Municipal governments in the News-Shield circulation area have been ordered to return well over half a million dollars in property taxes to Superior Silica Sands, formerly Barron County’s largest frac sand company.

However, separate road and reclamation agreements between the county and the Superior Silica Sands (and other smaller companies) appear to be unaffected by the tax rebate, according to county officials.

Not only has the county already received funds to pay for highway maintenance and reconstruction, but Superior Silica Sands also paid a significant portion of an estimated $8 million improvement project along about eight miles of County Hwy. P between the village of Almena and a sand mine and two plants (wet and dry) owned by the sand company in the town of Arland, county records show.

In addition, funds advanced by Superior Silica Sands and other sand companies – which are already on deposit with the county – will cover the cost of reclaiming property that is (or has been) excavated for frac sand, according to county records.

The property tax decision underscores the effects that the world crude oil market has on Barron County and its municipal governments, according to News-Shield archives.

State appeals process

In its May 5, 2021, edition, the News-Shield reported that Superior Silica Sands reached a settlement with the Wisconsin Department of Revenue that requires four municipal governments in Barron County to return more than $579,000 in property taxes to the company, including $175,407 from the town of Clinton, $146,578 from the town of Arland, $143,319 from the village of New Auburn and $113,793 from the town of Sioux Creek.

The sand company objected to its 2019 and 2020 property assessments to the state Board of Assessors, which upheld the municipal government assessments. Superior Silica Sands then appealed to the Wisconsin Tax Commission, which awarded the tax rebate, the News-Shield reported.

Still uncertain is the total impact of the reduced assessments on other taxing bodies, such as Barron County, Northwood Technical College (formerly Wisconsin Indianhead Technical College) and local school districts.

Roads and reclamation

Written agreements were made between the county and the sand companies in 2014 to cover road maintenance and improvement, according to prior newspaper stories.
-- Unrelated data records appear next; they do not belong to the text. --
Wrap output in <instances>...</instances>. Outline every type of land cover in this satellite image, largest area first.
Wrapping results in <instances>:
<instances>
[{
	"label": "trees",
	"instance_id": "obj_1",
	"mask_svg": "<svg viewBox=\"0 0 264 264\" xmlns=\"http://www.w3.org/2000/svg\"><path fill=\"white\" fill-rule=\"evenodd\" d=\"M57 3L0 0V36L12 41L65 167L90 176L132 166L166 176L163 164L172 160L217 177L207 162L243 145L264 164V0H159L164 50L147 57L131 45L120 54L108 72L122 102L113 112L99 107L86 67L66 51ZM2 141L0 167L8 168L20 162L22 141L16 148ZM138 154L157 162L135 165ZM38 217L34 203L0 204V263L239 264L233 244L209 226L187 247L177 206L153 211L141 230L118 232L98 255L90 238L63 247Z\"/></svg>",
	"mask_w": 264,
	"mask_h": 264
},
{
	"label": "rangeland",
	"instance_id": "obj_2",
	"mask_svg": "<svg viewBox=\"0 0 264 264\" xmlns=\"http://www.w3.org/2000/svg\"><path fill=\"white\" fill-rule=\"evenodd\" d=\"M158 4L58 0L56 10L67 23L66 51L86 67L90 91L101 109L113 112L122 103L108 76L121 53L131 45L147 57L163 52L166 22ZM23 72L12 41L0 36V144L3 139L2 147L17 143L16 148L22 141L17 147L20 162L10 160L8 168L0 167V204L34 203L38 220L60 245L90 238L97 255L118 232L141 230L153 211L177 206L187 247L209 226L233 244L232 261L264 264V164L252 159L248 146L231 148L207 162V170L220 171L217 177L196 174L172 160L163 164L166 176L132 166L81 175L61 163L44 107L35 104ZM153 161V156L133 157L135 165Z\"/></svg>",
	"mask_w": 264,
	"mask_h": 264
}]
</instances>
For example, Superior Silica Sands agreed to pay 12 cents for every ton of sand it hauled on county roads to cover the cost of ongoing road repairs. The company payments were capped at $1.44 million annually, but would resume if the county Highway Department drew money from that fund to cover road repairs.

Superior Silica Sands agreed to resume making the 12-cent payment if the amount on deposit went below $1.44 million annually.

The agreement also called for the sand company to pay an estimated $2.35 million for improvements to the eight-mile stretch of Hwy. P used by sand trucks on their way to the Superior-owned dry sand plant near Poskin.

Mark Servi, county highway commissioner, said the county doesn’t have any shortages of funds from Superior Silica Sands, either from the annual tonnage charge or the improvements to Hwy. P.

On Thursday, May 27, he said no sand company has any outstanding obligations to cover the agreements it signed, to help pay the cost of maintenance (annual tonnage costs) and construction (to widen and/or strengthen county roads to accommodate truck shipments).

In addition, Superior Silica Sands covered much of the estimated $8 million cost of improving Hwy. P in a separate agreement with highway contractors, Servi added.

“That ($8 million figure) was an estimate of the total project costs, including design,” he said.

“We really do not know how much was actually invested, because the agreement was for the sand company to contract directly with the grading contractor to perform all the grading work.”

The county paved the road (and was reimbursed), but the Highway Department “has no record of what the contractor was paid for the grading portion of the project,” Servi added. “We were not involved in the payments to (for grading costs); it was directly between the sand company and the contractor.”

Six frac sand companies have existing agreements with Barron County spelling out how they will reclaim mined property after operations cease, according to David Gifford, county land services director.

Those companies include Superior Silica Sands, Sioux Creek Silica, Smart Sands, Piranha, Source Energy and EOG. All six companies have fulfilled their financial obligations covered by the reclamation agreements, and the companies have posted bonds to cover the cost of reclamation, he added.